Just what the doctor ordered: HIPAA compliance in the cloud

It wasn’t long ago that patient privacy concerns were a major barrier for health organizations looking to move to the cloud. That changed in December 2011, when Office 365 became the first and only major cloud business productivity service to offer customers a Business Associate Agreement (BAA) that addresses the rigorous regulations of the U.S. Health Insurance Portability and Accountability Act (HIPAA).

Today, Microsoft strengthens that commitment with an updated BAA that meets HIPAA Final Rules for our next-generation cloud services. Johns Hopkins University has been confirmed as one of our first customers to sign with Microsoft’s updated BAA, which also covers Dynamics CRM Online and Windows Azure Core Services. Read more about the update over on the Microsoft News Center.

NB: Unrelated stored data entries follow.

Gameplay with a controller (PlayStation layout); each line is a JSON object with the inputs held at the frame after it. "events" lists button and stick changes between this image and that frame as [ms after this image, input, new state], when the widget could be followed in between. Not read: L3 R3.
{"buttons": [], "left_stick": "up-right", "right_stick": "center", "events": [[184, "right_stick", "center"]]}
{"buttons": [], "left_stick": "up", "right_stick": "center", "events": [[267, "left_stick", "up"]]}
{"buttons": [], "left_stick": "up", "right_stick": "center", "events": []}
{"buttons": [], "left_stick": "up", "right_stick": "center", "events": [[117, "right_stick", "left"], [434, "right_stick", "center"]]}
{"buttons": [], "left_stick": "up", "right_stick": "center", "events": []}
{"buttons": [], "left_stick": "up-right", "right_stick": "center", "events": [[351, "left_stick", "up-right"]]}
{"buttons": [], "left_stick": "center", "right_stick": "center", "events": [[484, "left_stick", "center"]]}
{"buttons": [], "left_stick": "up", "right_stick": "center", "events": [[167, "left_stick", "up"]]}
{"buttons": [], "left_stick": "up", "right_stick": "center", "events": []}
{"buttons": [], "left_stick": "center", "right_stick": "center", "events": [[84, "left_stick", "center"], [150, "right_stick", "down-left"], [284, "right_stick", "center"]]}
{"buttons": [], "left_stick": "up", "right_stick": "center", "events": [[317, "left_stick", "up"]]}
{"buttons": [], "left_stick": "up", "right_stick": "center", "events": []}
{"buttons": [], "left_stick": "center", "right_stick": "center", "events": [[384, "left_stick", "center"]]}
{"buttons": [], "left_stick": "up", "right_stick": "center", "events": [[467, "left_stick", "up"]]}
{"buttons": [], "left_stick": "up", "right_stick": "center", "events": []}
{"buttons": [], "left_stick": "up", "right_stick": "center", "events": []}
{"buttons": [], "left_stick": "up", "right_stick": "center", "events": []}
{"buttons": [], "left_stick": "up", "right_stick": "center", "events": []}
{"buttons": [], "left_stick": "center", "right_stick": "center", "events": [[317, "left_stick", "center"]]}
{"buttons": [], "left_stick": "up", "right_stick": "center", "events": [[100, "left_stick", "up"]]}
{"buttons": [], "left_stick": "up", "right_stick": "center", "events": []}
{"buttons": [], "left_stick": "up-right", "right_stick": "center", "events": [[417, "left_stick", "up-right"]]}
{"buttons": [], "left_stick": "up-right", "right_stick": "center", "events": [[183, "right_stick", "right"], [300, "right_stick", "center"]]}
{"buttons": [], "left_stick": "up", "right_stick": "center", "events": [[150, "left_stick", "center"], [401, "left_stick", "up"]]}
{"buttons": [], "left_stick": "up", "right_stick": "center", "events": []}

Since our initial BAA, Office 365 has helped many hospitals, insurers and clinics improve communication, productivity and care coordination, all while lowering IT costs and maintaining HIPAA compliance.

“Compliance in particular was critical for us, and it’s a non-negotiable requirement that we demand from our technology solution providers,” said Dr. Cody Mihills of Mihills Webb Medical, a small family practice in Texas that moved to Office 365. “Tasks like coordinating schedules between employees and collaborating with peers outside the office who support patients now can be executed in an efficient, HIPAA-compliant manner.”

HIPAA in education

HIPAA requirements reach beyond the health care industry. Any education institution that stores student records that include protected health information must also adhere to HIPAA regulations. To meet this need, Microsoft collaborated with top U.S. medical schools, as well as other public- and private-sector HIPAA-covered entities, to create a BAA for our cloud services.

“A key deciding factor for TJU [Thomas Jefferson University] was that Office 365 helps enable us to be HIPAA compliant. With Google, we would have never have known where our intellectual property and records were stored,” said Doug Herrick, chief information officer at Thomas Jefferson University. “Microsoft had the willingness to understand our business and be transparent about how it handles security and privacy, which meets the demands of a real enterprise.”

Deborah Pisano
Microsoft News Center Staff

Editor’s Note: This post was updated with new information on April 30.